What You Need to Know
About Total Hip Replacement

Steven Heil, MD
Kristine Steele, PA-C

Hip replacement surgeries are one of the great medical advances of the 20th century. It is performed for patients who are experiencing end stage arthritis of the hip. Most patients will have groin and buttock pain with activities. This pain may radiate all the way to the knee. X-rays will show complete loss of cartilage in the hip joint. The usual reason to choose to have a hip replacement is the inability to do normal activities.

Health Care decisions to consider before the Surgery
A hip replacement is a major surgery. People with health issues should first see their primary care doctor and possibly even a specialist such as a cardiologist to make sure they are healthy enough and that all of their medical conditions are optimized. Dental work is discouraged for 6 months after surgery, so we suggest having a dental check-up prior to surgery. The local hospitals have preoperative classes for joint replacements surgery that we highly recommend patients attend. Additionally if you have been inactive we recommend a few sessions of physical therapy prior to surgery to strengthen your muscles and build endurance.

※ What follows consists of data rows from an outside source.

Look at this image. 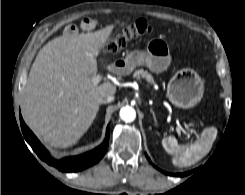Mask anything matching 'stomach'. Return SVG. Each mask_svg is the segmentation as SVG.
<instances>
[{
	"instance_id": "0dacf381",
	"label": "stomach",
	"mask_w": 245,
	"mask_h": 195,
	"mask_svg": "<svg viewBox=\"0 0 245 195\" xmlns=\"http://www.w3.org/2000/svg\"><path fill=\"white\" fill-rule=\"evenodd\" d=\"M170 62L169 47L162 40H153L147 50H133L124 59L112 64L118 75H128L136 67L145 65L151 71L160 73ZM204 83L200 76L190 68H183L175 73L167 85V97L180 108H191L203 97Z\"/></svg>"
}]
</instances>
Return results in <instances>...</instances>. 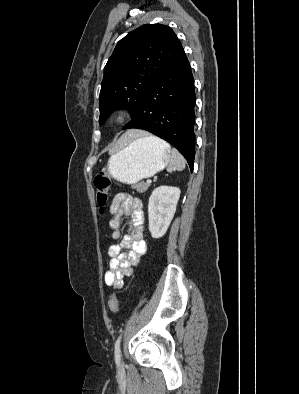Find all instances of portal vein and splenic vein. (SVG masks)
Masks as SVG:
<instances>
[{
  "label": "portal vein and splenic vein",
  "mask_w": 299,
  "mask_h": 394,
  "mask_svg": "<svg viewBox=\"0 0 299 394\" xmlns=\"http://www.w3.org/2000/svg\"><path fill=\"white\" fill-rule=\"evenodd\" d=\"M147 184H151L152 183V180L151 179H147Z\"/></svg>",
  "instance_id": "obj_1"
}]
</instances>
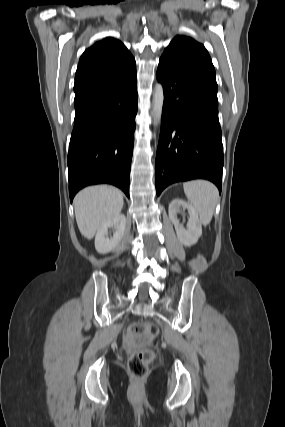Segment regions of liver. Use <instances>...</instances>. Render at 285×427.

Infection is a feared complication of this surgery. Most infections actually come from bacteria that are growing on the patient prior to surgery. For this reason we have our patients do a special scrub to their surgical site and use an antibiotic nasal gel for several days before the operation. Other things that have been shown to increase the risk of infection are obesity, poorly controlled diabetes and smoking.

Day of the surgery
Patients come in the morning of the surgery to start preparations for the procedure. An IV is started and you will meet with the anesthesiologist. Almost all our patients have a spinal anesthetic. This has been shown to reduce blood clots, bleeding and infections as compared with general anesthesia. During surgery, if your health will allow, the anesthesiologist will sedate you and most patients sleep through the operation.

Components of the Hip Replacement
The surgery takes about one and a half hours. The hip replacement hardware consists of four components. There is a titanium shell that goes into the hip socket, also known as the acetabulum. Then a titanium stem is placed down the femur after the hip ball is removed. This is called the femoral stem. These are both covered with a special porous surface that the surrounding bone can grow into. There is a plastic liner that inserts into the acetabulum shell. It is made out of specially treated polyethylene, the same slippery material that milk jugs are made of. The femoral stem is capped with a ball called the femoral head that articulates with the plastic socket. It is made out of either a super strong steel alloy or ceramic. This allows us to change the liner and ball if they should wear out without removing the parts that your body has grown into.

Total Hip Replacement

Method of procedure
Dr. Heil uses a mini posterior approach. This goes behind the major muscles of the hip and only requires detaching one small tendon that is repaired at the end of the operation. This technique allows immediate weight bearing with a very quick recovery. Most patients go home in one to three days after surgery. This technique is used because it allows the doctor to get the components in the right position with minimal bleeding and a very low complication rate. We have a very low dislocation rate. Post operatively we have the patients avoid extreme positions for six weeks after surgery. After that there are no long term restrictions. Dr. Heil has tried other techniques but continues with this approach as the safest most reliable way to do a hip replacement.

Post Operation
After surgery you will go to the recovery room for about an hour prior to going to the orthopaedic floor of the hospital. Most patients are able to get out of bed, walk and go to the bathroom the day of surgery. Oral pain medications are started. All patients will be given medication for the prevention of blood clots. Most patients can just take 325 mg of aspirin daily to prevent blood clots. Patients that are at a higher risk because of prior blood clots or pulmonary embolisms are treated with a stronger oral or injectable blood thinner. A physical therapist will evaluate your needs and design your post-surgical therapy to address your lifestyle when you get back home. If you have stairs or other challenges at home they will make sure you can safely do those things prior to discharge.

Geriatric patients
Some elderly patients will need more then several days of rehab. One option is having a home health physical therapist come to your house after discharge. Another option, especially for those without much help at home, is going to one of the local nursing homes for rehabilitation. This is usually covered by Medicare.

At home
After surgery the best way to rehabilitate is to walk. Most patients go home with a walker. Most will then transition to a cane in a week or so. Most active patients are able to walk a mile at six weeks after surgery.


Sometime it is hard to find unbiased information. There are two organizations that have excellent information on the internet. Dr. Heil belongs to both of these organizations. They are:
The American Association of Orthopaedic Surgeons located at www.orthoinfo.org, and
The American Association of hip and knee surgeons located at www.aahks.org/care-for-hips-and-knees/.